▶ Document text:
= Beginning of Section =

Lamenting the money chase while chasing money - Philadelphia Daily News Lamenting the money chase while chasing money - Philadelphia Daily News

Sunday, June 17, 2012

Lamenting the money chase while chasing money - Philadelphia Daily News

Lamenting the money chase while chasing money - Philadelphia Daily News

 President Obama's voice echoed in the majestic rotunda of the Franklin Institute as he lit into the Republicans with fierce urgency.

"We want to move forward and make sure that elections aren't just about $10 million checks being written by folks who have vested interests in maintaining the status quo," Obama said, to applause. "The other side, they don't have any new ideas. . . . What they do have is, they'll have $500 million worth of negative ads."

In a note of irony common to modern politics, Obama was in the process of raising campaign cash while decrying its corrosive effects. Three events in the Center City science museum raised nearly $2 million Tuesday night for the president's reelection effort and Democratic committees supporting it.

And that was just after three similar events in Baltimore; by Thursday, Obama was at a star-studded gathering of donors in actress Sarah Jessica Parker's Manhattan home. The insurgent candidate of 2008 who promised to change our politics is now outpacing his modern predecessors in the amount of time raising money.

The people standing in front of the president beneath a marble statue of Benjamin Franklin had paid $250 to $2,500 to hear a fired-up stump speech. Meanwhile, in the Fels Planetarium, some 90 people waited for Obama to address them at a $10,000-a-ticket dinner. And earlier, about 15 people who had each pledged to raise or donate $40,000 got to sit at a table and talk privately with the president for 45 minutes.

"I was pleasantly surprised by the level of enthusiasm and the seriousness with which our donor base took this," said lawyer Kenneth M. Jarin, a cochairman of Obama's 2012 finance committee in Pennsylvania, who helped sell tickets. "They know what's at stake. People understand how much money is being spent by the other side, and that our side has to step up."

But all the hard work of Obama supporters in the months leading up to the Philadelphia events, overseen by Comcast executive vice president David L. Cohen, seemed puny the next day - when casino billionaire Sheldon Adelson gave $10 million to Restore Our Future, a "super PAC" helping Republican Mitt Romney.

= End of Section =

Page-level text extractions
= Beginning of Section =

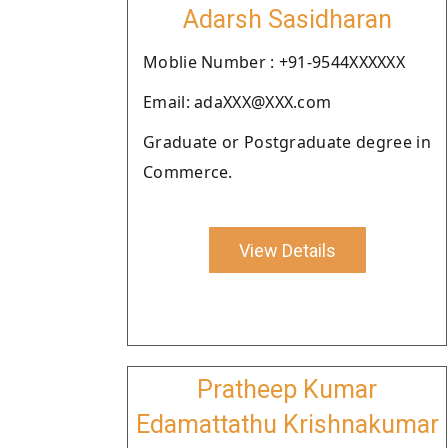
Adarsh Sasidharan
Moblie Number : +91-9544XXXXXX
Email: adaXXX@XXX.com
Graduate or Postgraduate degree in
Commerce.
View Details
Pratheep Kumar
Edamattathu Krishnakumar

= End of Section =
= Beginning of Section =

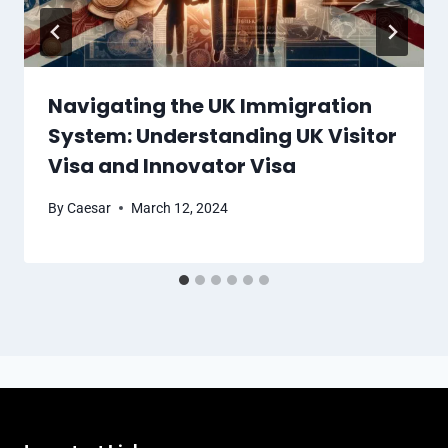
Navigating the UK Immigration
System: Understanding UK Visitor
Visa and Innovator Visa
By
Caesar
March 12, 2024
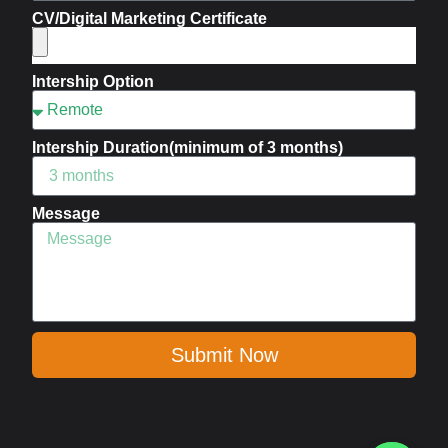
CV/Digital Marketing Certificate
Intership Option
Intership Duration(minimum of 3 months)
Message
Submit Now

= End of Section =

▶ Using the information:
1 - Answer the following from the article on President Obama's fundraising in Philadelphia:
(a) How much did the three events at the Center City science museum raise on Tuesday night?
(b) What amount had each of the roughly 15 people who talked privately with the president pledged to raise or donate?
(c) How much did Sheldon Adelson give to Restore Our Future?
2 - Resume the article on President Obama's fundraising in Philadelphia, beginning after its final sentence.

▶ Outputs by task:
1 -
(a) Nearly $2 million.
(b) $40,000.
(c) $10 million.

2 -
Court and regulatory decisions in the last few years have led to unprecedented levels of money as corporations and wealthy individuals pledge to spend hundreds of millions, mostly in support of Republican candidates.

The amount of time presidents spend asking for cash has risen sharply in recent decades, according to Brendan Doherty, a political scientist at the Naval Academy and author of The Rise of the President's Permanent Campaign, to be published in July.

Obama has attended more fund-raising events in the second half of his first term than any of the last six presidents - 166 such events through Friday. In two years before Ronald Reagan's 1984 reelection, Reagan attended just three fund-raisers for the Republican National Committee, zero for his own campaign. Bill Clinton, once lionized and derided for his fund-raising prowess, attended 70 campaign-finance events in 1995 and 1996, when he was reelected.

Now, in the wake of the Supreme Court's 2010 Citizens United ruling, the sums flying around are enormous. Adelson and his wife have given $35 million this year, mostly to a super PAC that backed former House Speaker Newt Gingrich's presidential run.

"It's the Wild West, an entirely different dimension," said Larry Makinson, former head of the Center for Responsive Politics, a nonpartisan watchdog group. "The bottom line is, it magnifies the power of the 1 percent who've got all the money."

In a sense, Obama kicked off the latest installment of the political arms race in 2008 when he chose to spurn public financing for his campaign, Makinson said. Obama raised about $750 million and swamped the GOP.

This time, Obama got ahead of Romney, out-raising him $197 million to $87 million by March 31. But Romney's donations have outpaced the Democrats since he sewed up the GOP nomination. And that doesn't count super PACs' funds, where Republicans dominate.  

People raising cash for Obama here say it is a little harder than four years ago, when the campaign to elect the first black president felt like a movement; one dinner at Cohen's home that year, for instance, raised $6 million. The weak economy has also hurt.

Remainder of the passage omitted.